Ces manœuvres n’eurent d’autre résultat que de le mettre en butte aux déclamations des clubs et de soulever contre lui l’indignation publique. Peut-être même contribuèrent-elles à hâter l’offensive de Mellinet et de Niellon contre Anvers. Le prince alors perdit la tête. S’adressant aux Belges dans un nouveau manifeste (16 octobre) : « Je comprends votre situation, leur disait-il, et je vous reconnais comme nation indépendante. Je me mets ainsi, dans les provinces que je gouverne, à la tête du mouvement qui vous mène vers un idéal de choses nouveau et stable dont la nationalité fera la force. Voilà le langage de celui qui versa son sang pour l’indépendance de votre sol et qui veut s’associer à vos efforts pour établir votre nationalité politique »[2]. Et deux jours plus tard, pour prouver la sincérité de ces déclarations, il ordonnait de séparer dans l’armée les Belges des Hollandais.

Cette conduite ne peut s’expliquer que par un coup de folie. Envoyé pour enrayer la révolution, le prince pactisait publiquement avec elle et, trahissant à la fois son père et l’Europe, en affirmait la légitimité et prenait l’initiative de reconnaître l’indépendance de la Belgique. Bien plus, en pleine guerre, il ne craignait pas en divisant l’armée, de la désorganiser encore davantage. Il ne désavouait pas seulement le roi, il le désarmait. Dans son affolement, il croyait se relever aux yeux des Belges en se jetant à leurs pieds.

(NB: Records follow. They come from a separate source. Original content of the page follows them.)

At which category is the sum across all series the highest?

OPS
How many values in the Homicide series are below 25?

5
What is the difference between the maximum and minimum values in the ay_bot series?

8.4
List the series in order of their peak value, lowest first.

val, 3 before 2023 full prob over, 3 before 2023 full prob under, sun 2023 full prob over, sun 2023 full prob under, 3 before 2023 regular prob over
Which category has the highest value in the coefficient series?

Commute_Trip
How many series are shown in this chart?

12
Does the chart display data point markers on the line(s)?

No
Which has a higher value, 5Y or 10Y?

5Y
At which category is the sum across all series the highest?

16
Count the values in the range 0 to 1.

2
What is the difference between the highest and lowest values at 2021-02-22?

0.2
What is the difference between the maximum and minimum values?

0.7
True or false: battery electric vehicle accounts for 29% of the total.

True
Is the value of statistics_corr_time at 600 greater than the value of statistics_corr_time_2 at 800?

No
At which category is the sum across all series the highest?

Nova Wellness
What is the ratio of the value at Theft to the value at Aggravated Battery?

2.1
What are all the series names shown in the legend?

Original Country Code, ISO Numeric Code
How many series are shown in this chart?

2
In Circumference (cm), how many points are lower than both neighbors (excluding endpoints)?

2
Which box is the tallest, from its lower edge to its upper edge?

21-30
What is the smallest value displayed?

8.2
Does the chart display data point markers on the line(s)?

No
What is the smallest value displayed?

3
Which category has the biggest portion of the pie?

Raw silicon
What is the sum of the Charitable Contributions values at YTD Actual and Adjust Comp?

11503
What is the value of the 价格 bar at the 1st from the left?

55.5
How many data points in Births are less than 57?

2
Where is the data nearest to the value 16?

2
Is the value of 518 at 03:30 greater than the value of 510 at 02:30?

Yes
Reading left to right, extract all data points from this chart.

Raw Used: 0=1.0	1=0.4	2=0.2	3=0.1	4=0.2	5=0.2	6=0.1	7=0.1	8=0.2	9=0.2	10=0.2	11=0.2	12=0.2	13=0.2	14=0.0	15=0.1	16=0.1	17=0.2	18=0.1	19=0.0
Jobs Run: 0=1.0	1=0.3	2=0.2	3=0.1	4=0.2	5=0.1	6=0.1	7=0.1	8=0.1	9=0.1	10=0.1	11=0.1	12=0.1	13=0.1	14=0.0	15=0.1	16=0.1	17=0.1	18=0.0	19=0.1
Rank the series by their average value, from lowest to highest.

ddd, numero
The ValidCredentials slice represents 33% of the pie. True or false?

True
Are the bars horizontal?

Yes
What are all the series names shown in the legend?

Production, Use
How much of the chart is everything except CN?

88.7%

La réponse qu’il reçut du gouvernement provisoire lui donna le coup de grâce (18 octobre) : « C’est le peuple qui a fait la révolution, c’est le peuple qui a chassé les Hollandais du sol de la Belgique ; lui seul et non le prince d’Orange est à la tête du mouvement qui lui a assuré son indépendance et qui établira sa nationalité politique[3] ». Pourtant le pauvre prince se cramponnant à ses illusions ne se décide pas à quitter la place, où il n’est plus pour ses compatriotes qu’un objet de mépris. C’est seulement

  1. Van Halen, Les quatre journées, p. 109, 126.
  2. Ibid., t. I, p. 130. Cf. de Gerlache. op. cit., t. II, p. 75.
  3. De Gerlache, op. cit., t. II, p. 75.